Andria Kvirikadze

Personal information
- Date of birth: 14 May 2008 (age 18)
- Place of birth: Batumi, Georgia
- Height: 1.86 m (6 ft 1 in)
- Position: Attacking midfielder

Team information
- Current team: Paris FC II

Youth career
- Dinamo Tbilisi
- 2026–: Paris FC

Senior career*
- Years: Team / Apps / (Gls)
- 2026–: Paris FC II / 2 / (0)

International career^{‡}
- Georgia U17

= Andria Kvirikadze =

Georgian footballer (born 2008)

Andria Kvirikadze (ანდრია კვირიკაძე; born 14 May 2008) is a Georgian professional footballer who plays as a midfielder for Paris FC II.

== Club career ==

Born in Batumi, Kvirikadze is a youth product of FC Dinamo Tbilisi, where he first played for the reserve and youth team, in the UEFA Youth League, before starting to appear on the team sheet during the end of the 2025 Erovnuli Liga.

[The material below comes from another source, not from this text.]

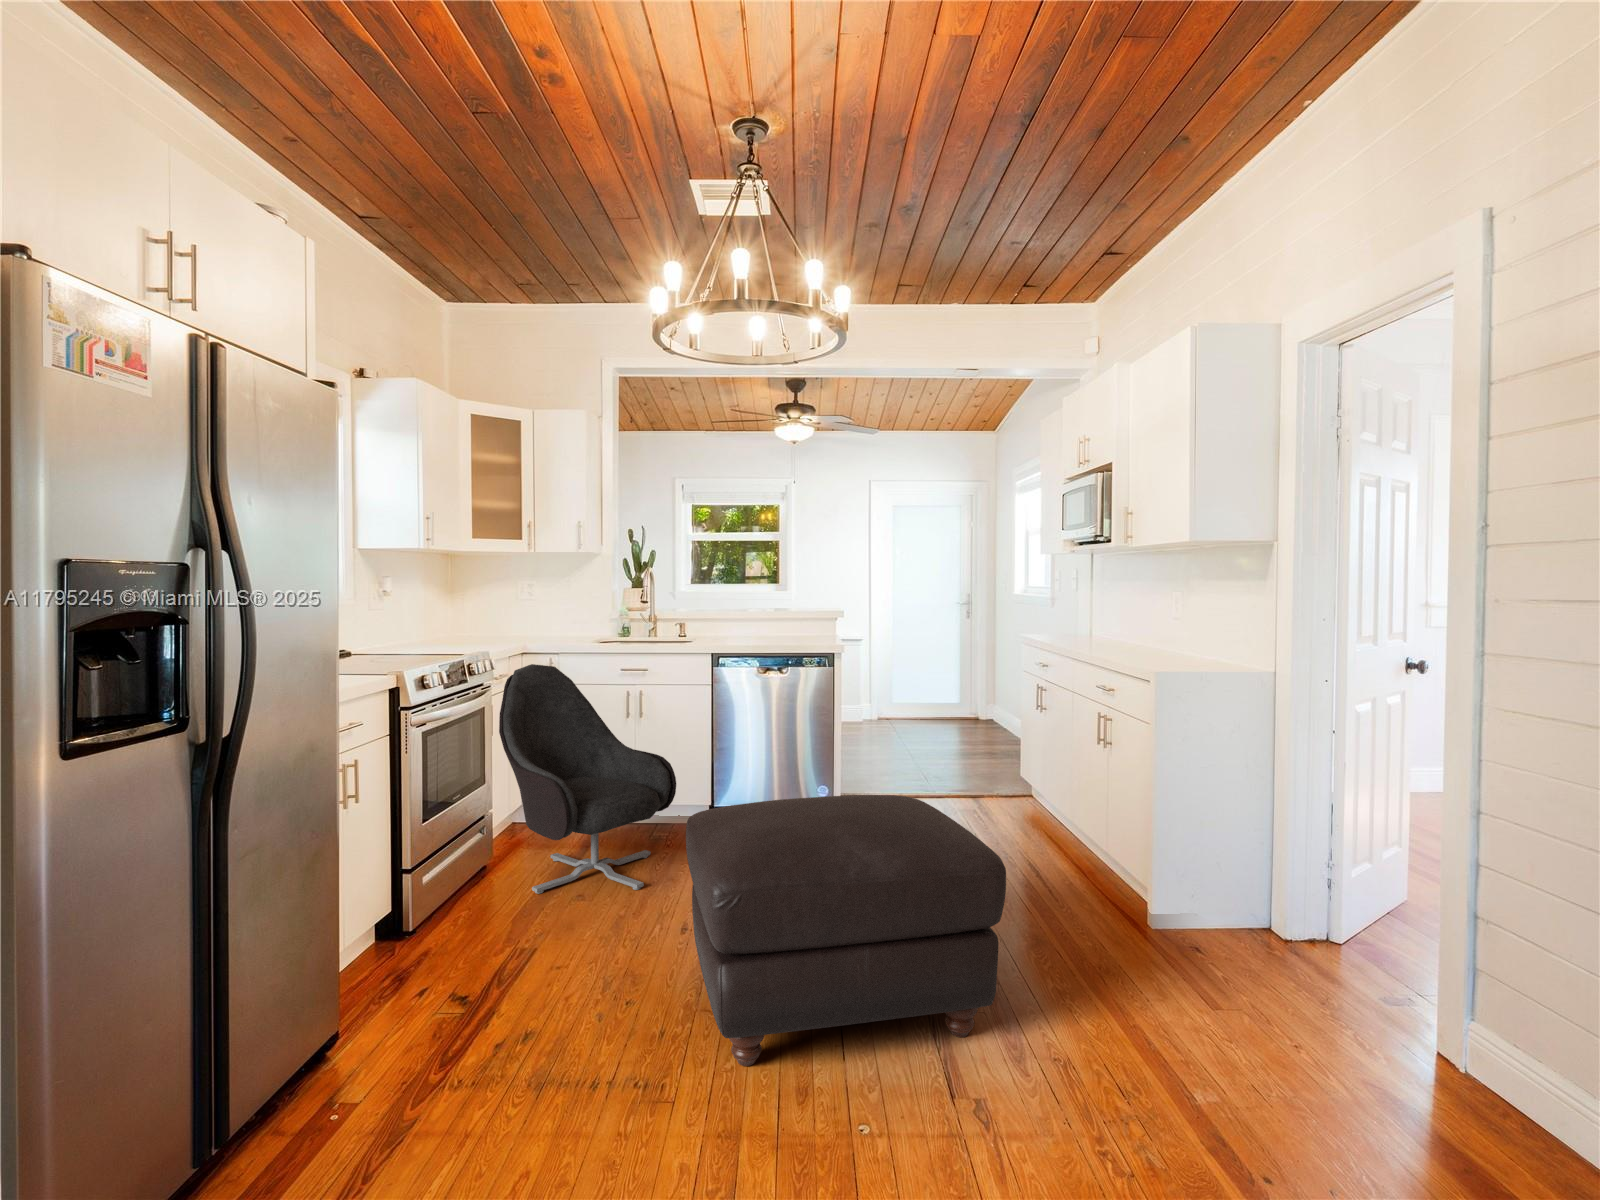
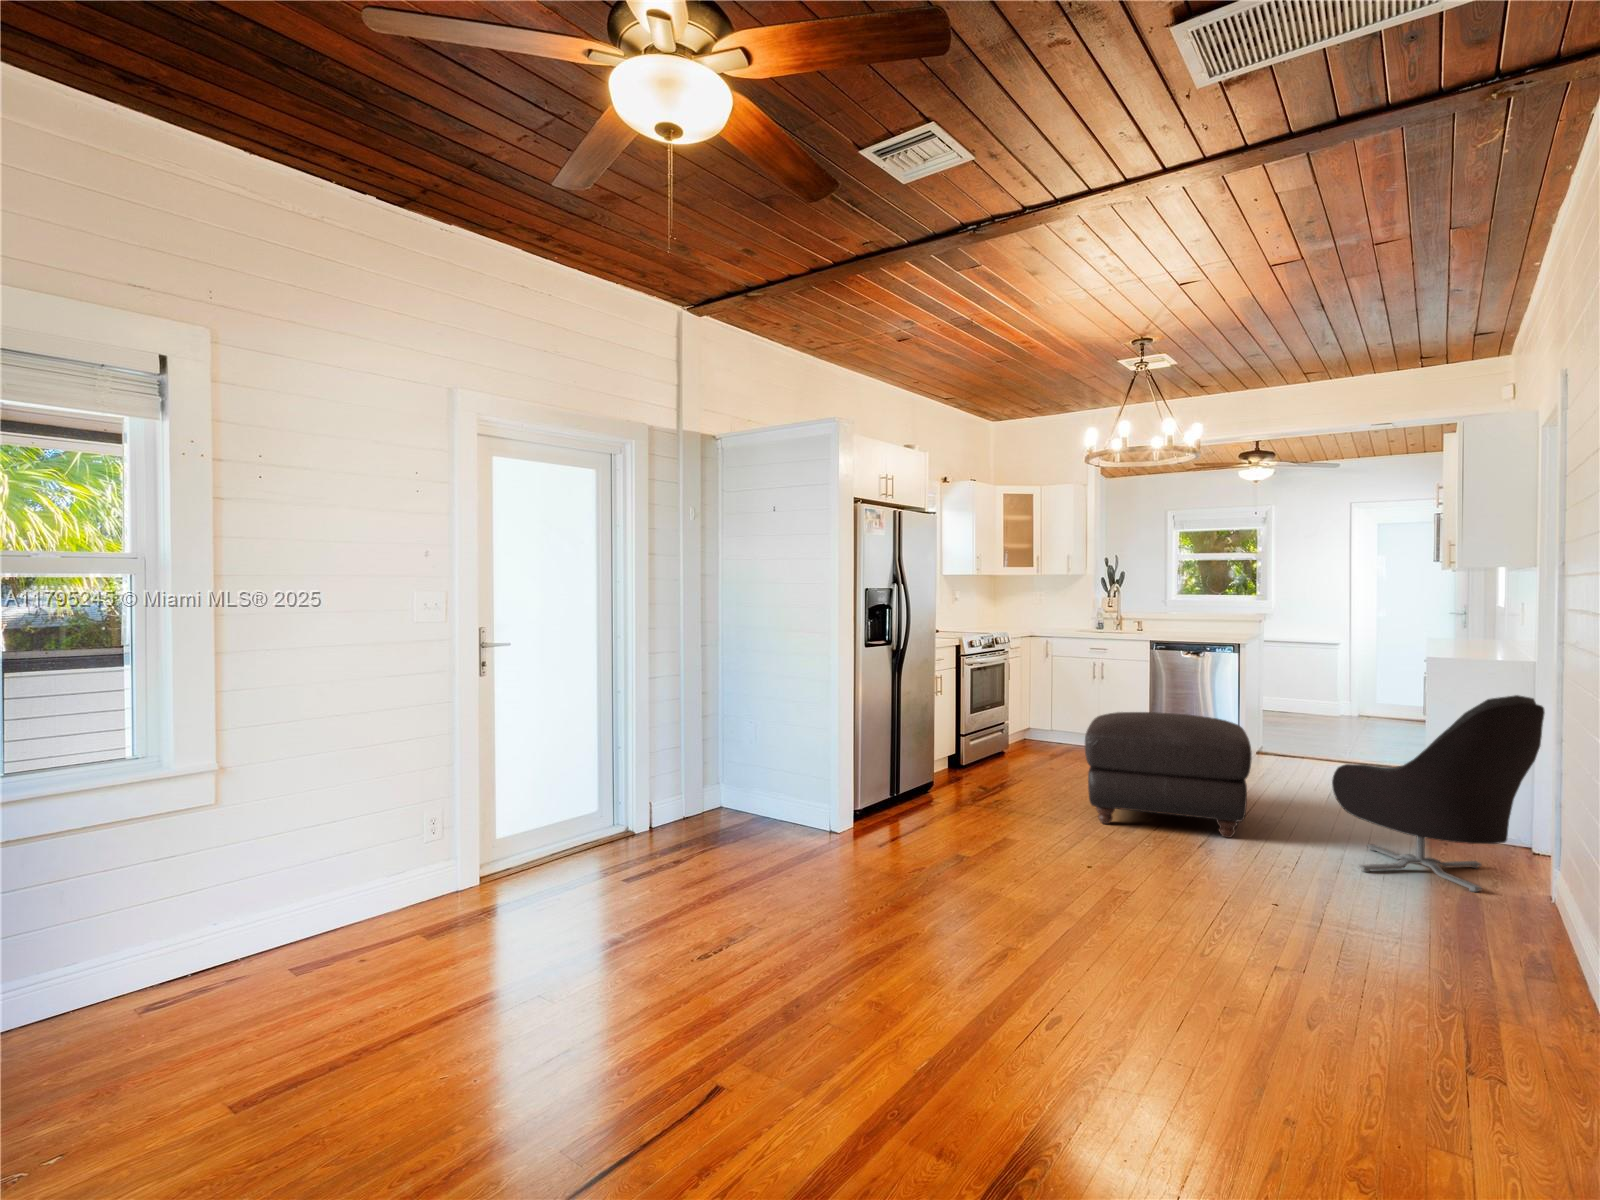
armchair: present [499,664,676,894] -> present [1332,695,1545,892]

In the summer 2026, he signed a three years contrat with Paris FC in Ligue 1, where he will initially play with the reserve team in National 2.

== International career ==

Kvirikadze is a youth international for Georgia, having played for the under-17.

== Style of play ==

Raised as an offensive midfielder, Kvirikadze is also able to play as a wing forward.